Ponto de Vista: Sofia
Passei a noite no jardim, encolhida em um banco de pedra, observando a lua traçar seu caminho prateado pelo céu.
Quando o amanhecer rompeu, pintando o horizonte em tons de cinza e rosa pálido, voltei para dentro. Dante ainda estava no sofá, ainda murmurando o nome de Isabella em seu sono.
Eu não sentia amor. Nem ódio. Apenas uma calma profunda e arrepiante.
Peguei meu caderno e anotei as deduções finais. Minha mão nem tremeu.
Então comecei a fazer as malas.
Eu fui metódica. Limpei meu lado do closet, deixando um vasto espaço vazio. Embalei cada joia, cada vestido, cada par de sapatos que ele já me deu. Não eram meus. Eram parte do uniforme - o uniforme de Sofia Rossi.
Dante acordou por volta do meio-dia, com os olhos vermelhos. Ele me viu fechando uma caixa com fita adesiva e franziu a testa. "Você está fazendo faxina?"
Seu telefone tocou antes que eu pudesse responder. Isabella. Sua expressão se suavizou, as linhas duras do subchefe se derretendo. "Estou a caminho", ele prometeu ao telefone, sua voz um murmúrio baixo e íntimo. Ele pegou as chaves e saiu correndo, a porta da frente batendo atrás dele.

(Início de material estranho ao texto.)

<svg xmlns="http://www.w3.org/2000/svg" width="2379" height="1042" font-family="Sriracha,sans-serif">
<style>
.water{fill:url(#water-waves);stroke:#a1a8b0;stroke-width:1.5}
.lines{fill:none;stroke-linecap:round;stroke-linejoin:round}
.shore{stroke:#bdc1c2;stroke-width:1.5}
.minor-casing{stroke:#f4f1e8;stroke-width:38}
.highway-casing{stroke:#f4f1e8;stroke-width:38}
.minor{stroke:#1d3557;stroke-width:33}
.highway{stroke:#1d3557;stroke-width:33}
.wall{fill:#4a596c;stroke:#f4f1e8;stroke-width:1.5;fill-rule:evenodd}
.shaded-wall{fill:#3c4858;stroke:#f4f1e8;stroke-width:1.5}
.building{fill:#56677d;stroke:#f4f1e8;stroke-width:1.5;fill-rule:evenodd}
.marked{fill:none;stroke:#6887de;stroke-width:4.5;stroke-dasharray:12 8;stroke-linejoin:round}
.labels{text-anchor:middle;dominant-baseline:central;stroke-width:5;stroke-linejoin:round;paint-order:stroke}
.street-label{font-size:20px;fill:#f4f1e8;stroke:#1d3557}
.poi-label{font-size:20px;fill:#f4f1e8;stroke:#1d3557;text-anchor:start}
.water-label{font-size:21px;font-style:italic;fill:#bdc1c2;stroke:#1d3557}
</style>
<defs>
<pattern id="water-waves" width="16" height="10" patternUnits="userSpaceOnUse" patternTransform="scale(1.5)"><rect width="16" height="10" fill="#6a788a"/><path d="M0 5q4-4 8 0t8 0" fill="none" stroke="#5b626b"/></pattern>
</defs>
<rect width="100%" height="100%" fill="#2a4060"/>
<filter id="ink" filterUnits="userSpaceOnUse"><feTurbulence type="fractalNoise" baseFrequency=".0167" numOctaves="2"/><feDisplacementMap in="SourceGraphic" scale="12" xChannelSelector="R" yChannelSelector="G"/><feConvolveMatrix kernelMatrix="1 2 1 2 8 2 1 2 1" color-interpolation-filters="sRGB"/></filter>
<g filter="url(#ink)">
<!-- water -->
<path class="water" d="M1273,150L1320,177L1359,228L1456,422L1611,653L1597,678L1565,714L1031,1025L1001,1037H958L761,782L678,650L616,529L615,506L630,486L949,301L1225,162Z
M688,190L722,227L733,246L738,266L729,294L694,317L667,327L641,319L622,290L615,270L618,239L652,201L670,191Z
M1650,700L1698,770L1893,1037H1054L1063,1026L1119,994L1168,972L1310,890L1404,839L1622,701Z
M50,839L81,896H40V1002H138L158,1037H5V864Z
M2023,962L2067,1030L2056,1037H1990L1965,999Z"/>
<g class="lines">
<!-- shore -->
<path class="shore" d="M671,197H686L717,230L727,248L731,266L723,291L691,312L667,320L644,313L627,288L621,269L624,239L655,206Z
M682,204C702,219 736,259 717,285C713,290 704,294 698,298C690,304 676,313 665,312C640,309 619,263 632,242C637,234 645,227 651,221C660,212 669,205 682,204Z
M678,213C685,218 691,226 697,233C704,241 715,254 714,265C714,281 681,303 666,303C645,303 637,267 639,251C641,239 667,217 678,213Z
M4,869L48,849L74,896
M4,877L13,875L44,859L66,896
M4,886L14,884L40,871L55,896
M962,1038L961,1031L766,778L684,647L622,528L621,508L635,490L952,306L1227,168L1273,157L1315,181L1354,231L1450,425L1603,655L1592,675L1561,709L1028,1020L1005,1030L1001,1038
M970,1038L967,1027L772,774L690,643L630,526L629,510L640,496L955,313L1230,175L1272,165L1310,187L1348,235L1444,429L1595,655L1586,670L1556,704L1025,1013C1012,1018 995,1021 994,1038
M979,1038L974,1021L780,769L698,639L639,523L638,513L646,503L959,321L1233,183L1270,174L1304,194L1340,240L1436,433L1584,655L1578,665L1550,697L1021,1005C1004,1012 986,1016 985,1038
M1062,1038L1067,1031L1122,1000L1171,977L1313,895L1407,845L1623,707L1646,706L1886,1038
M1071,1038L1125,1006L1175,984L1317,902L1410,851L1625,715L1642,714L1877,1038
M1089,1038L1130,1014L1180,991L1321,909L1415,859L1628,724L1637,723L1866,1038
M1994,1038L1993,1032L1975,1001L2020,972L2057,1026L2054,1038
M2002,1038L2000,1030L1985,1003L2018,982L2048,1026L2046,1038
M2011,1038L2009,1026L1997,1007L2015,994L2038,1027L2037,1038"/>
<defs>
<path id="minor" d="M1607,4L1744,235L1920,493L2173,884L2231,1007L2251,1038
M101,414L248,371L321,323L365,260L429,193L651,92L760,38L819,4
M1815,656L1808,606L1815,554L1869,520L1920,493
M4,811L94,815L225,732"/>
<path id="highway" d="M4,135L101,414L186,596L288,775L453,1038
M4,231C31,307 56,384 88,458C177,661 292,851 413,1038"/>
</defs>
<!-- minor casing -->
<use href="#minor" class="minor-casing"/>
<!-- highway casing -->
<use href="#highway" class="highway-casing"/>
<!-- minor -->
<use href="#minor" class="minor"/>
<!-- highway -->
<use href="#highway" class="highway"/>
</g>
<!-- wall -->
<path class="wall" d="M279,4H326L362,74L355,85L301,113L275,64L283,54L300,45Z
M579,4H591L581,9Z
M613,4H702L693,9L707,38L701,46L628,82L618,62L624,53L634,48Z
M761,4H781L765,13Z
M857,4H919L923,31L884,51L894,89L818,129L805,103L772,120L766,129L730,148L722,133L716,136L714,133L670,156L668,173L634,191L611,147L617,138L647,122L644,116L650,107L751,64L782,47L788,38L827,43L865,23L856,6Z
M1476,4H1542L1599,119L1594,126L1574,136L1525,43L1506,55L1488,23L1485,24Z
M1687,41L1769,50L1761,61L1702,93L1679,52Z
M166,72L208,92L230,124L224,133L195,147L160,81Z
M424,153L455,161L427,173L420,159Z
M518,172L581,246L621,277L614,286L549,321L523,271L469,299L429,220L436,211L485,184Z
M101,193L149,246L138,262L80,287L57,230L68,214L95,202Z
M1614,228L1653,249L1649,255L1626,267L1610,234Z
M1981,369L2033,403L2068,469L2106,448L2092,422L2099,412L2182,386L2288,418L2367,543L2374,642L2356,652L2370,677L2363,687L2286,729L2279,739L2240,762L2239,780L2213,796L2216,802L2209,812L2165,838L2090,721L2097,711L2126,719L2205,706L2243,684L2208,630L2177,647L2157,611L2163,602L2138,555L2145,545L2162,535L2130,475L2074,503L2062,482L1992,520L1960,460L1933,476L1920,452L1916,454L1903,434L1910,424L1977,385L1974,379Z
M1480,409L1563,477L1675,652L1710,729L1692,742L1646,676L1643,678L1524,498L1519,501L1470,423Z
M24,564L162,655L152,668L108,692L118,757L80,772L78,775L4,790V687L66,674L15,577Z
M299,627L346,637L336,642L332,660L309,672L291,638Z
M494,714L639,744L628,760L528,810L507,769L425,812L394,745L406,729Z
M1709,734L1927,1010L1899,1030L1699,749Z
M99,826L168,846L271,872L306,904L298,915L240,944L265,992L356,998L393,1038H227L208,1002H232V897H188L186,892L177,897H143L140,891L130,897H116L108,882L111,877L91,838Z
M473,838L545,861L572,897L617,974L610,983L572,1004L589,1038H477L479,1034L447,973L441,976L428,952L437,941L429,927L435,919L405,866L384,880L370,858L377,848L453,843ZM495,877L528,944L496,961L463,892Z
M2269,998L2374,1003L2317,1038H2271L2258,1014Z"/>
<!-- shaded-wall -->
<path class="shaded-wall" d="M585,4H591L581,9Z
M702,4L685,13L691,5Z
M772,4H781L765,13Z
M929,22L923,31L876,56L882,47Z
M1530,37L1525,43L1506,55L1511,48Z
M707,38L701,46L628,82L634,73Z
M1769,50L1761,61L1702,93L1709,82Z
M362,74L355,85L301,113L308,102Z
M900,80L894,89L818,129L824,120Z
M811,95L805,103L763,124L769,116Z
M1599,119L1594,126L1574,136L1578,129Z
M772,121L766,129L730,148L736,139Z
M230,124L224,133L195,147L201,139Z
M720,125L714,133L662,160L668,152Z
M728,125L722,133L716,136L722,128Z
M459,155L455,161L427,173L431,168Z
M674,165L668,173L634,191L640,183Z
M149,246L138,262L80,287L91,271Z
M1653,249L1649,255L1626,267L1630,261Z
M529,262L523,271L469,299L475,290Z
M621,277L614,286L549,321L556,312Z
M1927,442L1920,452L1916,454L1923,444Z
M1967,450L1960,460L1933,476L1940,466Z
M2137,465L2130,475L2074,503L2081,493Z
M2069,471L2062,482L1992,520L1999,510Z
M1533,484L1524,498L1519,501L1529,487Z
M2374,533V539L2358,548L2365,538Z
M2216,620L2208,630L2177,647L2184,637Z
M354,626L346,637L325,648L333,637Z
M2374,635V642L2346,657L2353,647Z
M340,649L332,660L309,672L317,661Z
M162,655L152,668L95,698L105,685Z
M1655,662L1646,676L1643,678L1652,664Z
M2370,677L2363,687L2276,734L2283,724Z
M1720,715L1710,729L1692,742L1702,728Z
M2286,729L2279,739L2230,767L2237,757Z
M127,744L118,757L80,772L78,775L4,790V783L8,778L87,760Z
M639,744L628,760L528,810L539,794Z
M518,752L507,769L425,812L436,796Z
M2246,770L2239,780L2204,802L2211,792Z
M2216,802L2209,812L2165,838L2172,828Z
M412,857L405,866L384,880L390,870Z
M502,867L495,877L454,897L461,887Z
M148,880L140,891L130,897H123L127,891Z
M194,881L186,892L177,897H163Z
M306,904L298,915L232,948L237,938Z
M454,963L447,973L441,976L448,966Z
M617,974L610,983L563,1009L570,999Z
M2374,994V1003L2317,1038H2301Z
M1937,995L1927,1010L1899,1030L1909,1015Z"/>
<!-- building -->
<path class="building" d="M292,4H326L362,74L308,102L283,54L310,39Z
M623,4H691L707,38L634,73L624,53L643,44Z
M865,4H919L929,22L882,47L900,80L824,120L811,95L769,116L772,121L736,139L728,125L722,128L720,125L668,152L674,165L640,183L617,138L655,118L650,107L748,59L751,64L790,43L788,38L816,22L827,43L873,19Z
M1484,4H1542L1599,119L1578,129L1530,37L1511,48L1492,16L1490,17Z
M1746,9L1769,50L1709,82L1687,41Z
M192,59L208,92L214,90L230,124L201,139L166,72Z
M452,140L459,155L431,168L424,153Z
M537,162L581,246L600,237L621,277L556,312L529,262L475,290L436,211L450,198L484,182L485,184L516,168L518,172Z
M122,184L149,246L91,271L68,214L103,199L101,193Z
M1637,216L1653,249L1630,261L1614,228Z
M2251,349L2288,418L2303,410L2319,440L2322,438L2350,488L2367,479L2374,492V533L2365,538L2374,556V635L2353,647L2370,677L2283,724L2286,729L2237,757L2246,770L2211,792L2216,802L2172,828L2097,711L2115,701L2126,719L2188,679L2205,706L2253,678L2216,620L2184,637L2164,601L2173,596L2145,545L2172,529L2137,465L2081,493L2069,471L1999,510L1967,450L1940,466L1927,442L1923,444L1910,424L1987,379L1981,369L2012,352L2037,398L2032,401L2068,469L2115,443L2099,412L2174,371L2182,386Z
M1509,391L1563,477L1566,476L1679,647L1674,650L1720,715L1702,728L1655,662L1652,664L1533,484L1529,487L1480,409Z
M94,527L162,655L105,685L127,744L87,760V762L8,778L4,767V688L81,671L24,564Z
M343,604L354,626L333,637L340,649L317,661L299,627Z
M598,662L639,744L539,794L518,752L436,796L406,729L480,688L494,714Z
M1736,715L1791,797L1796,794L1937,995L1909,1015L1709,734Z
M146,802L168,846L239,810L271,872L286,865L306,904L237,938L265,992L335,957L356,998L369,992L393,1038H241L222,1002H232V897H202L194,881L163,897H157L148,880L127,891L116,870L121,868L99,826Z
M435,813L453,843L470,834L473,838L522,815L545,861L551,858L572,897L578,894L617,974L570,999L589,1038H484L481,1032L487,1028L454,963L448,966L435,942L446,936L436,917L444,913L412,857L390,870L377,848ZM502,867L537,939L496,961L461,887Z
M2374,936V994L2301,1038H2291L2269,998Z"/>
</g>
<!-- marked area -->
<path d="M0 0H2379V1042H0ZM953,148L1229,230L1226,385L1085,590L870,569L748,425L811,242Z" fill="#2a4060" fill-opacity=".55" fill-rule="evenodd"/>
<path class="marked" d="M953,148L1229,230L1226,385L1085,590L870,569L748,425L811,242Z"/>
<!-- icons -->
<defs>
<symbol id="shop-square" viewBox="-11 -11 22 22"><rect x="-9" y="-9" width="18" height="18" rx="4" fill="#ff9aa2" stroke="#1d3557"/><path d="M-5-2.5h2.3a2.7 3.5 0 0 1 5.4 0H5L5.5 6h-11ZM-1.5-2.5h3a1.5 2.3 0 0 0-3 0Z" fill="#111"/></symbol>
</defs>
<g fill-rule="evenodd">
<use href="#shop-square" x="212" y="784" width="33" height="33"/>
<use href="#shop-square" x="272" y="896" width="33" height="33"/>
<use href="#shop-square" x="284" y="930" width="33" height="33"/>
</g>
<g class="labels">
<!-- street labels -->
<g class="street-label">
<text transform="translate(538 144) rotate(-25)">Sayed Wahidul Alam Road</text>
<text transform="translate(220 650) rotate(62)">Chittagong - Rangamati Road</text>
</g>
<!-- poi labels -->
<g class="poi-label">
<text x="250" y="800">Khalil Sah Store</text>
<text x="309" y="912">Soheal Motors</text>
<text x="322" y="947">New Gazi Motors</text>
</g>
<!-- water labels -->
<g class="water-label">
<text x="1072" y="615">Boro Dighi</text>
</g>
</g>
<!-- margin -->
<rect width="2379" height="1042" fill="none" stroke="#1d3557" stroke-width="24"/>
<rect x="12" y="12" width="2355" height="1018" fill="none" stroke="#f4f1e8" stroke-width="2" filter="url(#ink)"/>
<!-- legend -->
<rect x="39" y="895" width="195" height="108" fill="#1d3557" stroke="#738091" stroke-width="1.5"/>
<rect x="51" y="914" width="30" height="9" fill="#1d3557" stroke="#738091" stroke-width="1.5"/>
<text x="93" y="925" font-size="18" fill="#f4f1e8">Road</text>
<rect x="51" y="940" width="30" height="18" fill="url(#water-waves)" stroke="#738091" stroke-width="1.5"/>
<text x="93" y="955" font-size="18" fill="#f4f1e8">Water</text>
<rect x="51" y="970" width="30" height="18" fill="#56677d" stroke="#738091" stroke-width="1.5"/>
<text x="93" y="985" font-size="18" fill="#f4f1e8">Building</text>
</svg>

Eu sussurrei para a sala vazia: "Não, você não vai."
Ele ficou fora por dias. As redes sociais de Isabella pintavam um quadro doentio e perfeito. Ele a levou a um vinhedo em Bento Gonçalves. Comprou para ela um filhote de golden retriever. Levou-a para Paris no fim de semana.
Eu usei o tempo. Contratei uma empresa de mudanças para levar minhas caixas para um depósito em Florianópolis. Fechei minhas contas bancárias. Liguei para a Bruna e disse que a Fênix Arquitetura estava de pé. Metodicamente, apaguei todos os vestígios de Sofia Rossi daquela casa.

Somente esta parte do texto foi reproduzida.